In any case, the outcome of the Cho related trials is not dispositive for Yoon or his former senior prosecutor Han. The faltering case just presents more grist for the public discontent with Yoon's way of doing business. It is the order issued today by the current Justice Minister Chu Mi-ae which is intended to remove Yoon's authority or that of anyone in his office to interfere with the investigation of the Channel A News scandal. The Justice Minister has elevated the status of the chief of the investigation team at the Seoul Central District Prosecutor's Office to an independent investigator and the Supreme Prosecutor will only get a report when the investigation is complete. The second major element of the Justice Minister's command to Yoon Seok-yeol is to adjourn the so called expert's group to evaluate evidence collected in the case. According to the brief accompanying the order, the recruitment and selection process of this group from within the Chief Prosecutors Office, was not in accordance with legal regulations, was conducted arbitrarily, and did not warrant the public trust under the circumstances. Additionally, it wasn't appropriate in light of the existing jurisdiction of the Seoul Central District Prosecutor's Office for the Supreme Prosecutors Office to conduct a parallel investigation, organize the so called "experts group" or meetings among chief prosecutors designed to affect the outcome of the investigation in light of the Supreme Prosecutor's Office close relationship to the subject of the investigation. In essence, can the Supreme Prosecutor's Office investigate itself? Can it investigate the actions of prosecutors known to be a part of the Supreme Prosecutor's inner circle? Can it select impartial investigators from its own ranks? The answer is clearly no. Public trust and confidence in the Surpreme Prosecutor's office is nonexistent at this point.
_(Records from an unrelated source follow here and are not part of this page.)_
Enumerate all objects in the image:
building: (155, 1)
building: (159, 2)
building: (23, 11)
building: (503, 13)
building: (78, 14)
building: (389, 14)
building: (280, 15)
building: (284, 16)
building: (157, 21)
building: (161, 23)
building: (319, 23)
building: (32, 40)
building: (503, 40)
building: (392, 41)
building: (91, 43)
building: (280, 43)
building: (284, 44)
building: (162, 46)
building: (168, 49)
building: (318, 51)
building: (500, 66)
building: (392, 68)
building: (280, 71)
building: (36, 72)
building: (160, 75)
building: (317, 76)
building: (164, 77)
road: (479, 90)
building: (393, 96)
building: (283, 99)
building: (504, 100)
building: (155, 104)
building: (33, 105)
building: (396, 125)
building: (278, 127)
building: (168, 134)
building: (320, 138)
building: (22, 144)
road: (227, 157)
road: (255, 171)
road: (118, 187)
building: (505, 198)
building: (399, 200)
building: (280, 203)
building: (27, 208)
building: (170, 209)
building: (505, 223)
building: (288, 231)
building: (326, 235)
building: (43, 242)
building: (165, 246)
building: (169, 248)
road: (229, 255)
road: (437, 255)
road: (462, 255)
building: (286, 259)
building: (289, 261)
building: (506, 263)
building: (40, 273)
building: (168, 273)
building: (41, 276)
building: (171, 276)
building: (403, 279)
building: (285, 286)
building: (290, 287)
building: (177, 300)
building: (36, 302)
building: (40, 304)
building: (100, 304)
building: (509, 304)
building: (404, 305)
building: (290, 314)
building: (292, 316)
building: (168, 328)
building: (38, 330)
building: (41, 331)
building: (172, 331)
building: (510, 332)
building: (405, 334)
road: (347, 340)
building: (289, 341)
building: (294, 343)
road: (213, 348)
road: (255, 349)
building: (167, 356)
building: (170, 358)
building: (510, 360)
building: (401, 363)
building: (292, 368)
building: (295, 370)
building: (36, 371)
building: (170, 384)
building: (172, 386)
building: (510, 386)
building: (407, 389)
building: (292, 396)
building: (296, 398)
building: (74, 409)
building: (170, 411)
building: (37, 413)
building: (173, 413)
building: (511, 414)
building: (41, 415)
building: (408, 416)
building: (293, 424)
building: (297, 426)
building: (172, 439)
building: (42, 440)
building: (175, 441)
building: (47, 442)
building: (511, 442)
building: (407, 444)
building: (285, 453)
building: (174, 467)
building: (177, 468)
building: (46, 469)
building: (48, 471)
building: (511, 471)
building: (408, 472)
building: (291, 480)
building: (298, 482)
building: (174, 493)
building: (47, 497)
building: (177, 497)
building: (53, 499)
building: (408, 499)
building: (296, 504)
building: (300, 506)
It remains to be seen what further obstructions Yoon and Han can place in the path of a credible and effective investigation into these matters which has as its ultimate object restoration of public faith in the offices of prosecutors throughout South Korea, and the administration of justice free from political bias. Some analyst's are anticpating a resignation at some point from Yoon. But if he resigns, he will no longer be in a position to create roadblocks to the investigation, and the relationship of mutual support with Han may be placed in jeopardy.

Notes:
1)It is probably preferable to translate the position as Director of the Chief Prosecutors Office or Prosecutor General. In light of the excessive power demonstrated by the office over the years, the blog opted for the term Supreme Prosecutor, which political pundits have indicated is a customary practice [ 검찰총장 v. 검찰창장 ] that should be left behind. 추다르크 수사지휘권 발동! 윤석열총장 떨고있나?; 시사건건 @8:35 downloaded 7.2.20; https://www.youtube.com/watch?v=NQ5sFr65D_c&t=237s

(2) Prosecutor Yoon's reputation for integrity is somewhat tainted by association with allegations of fraud by his mother in law and spouse in past business transactions. Critics in South Korea contend that their ability to get away with past financial crimes rested on trading on Yoon's status as a senior prosecutor. These past alleged transgressions have been rendered moot, for the most part, by the statute of limitations.

(3) ( 검언유착 ) press prosecution collusion.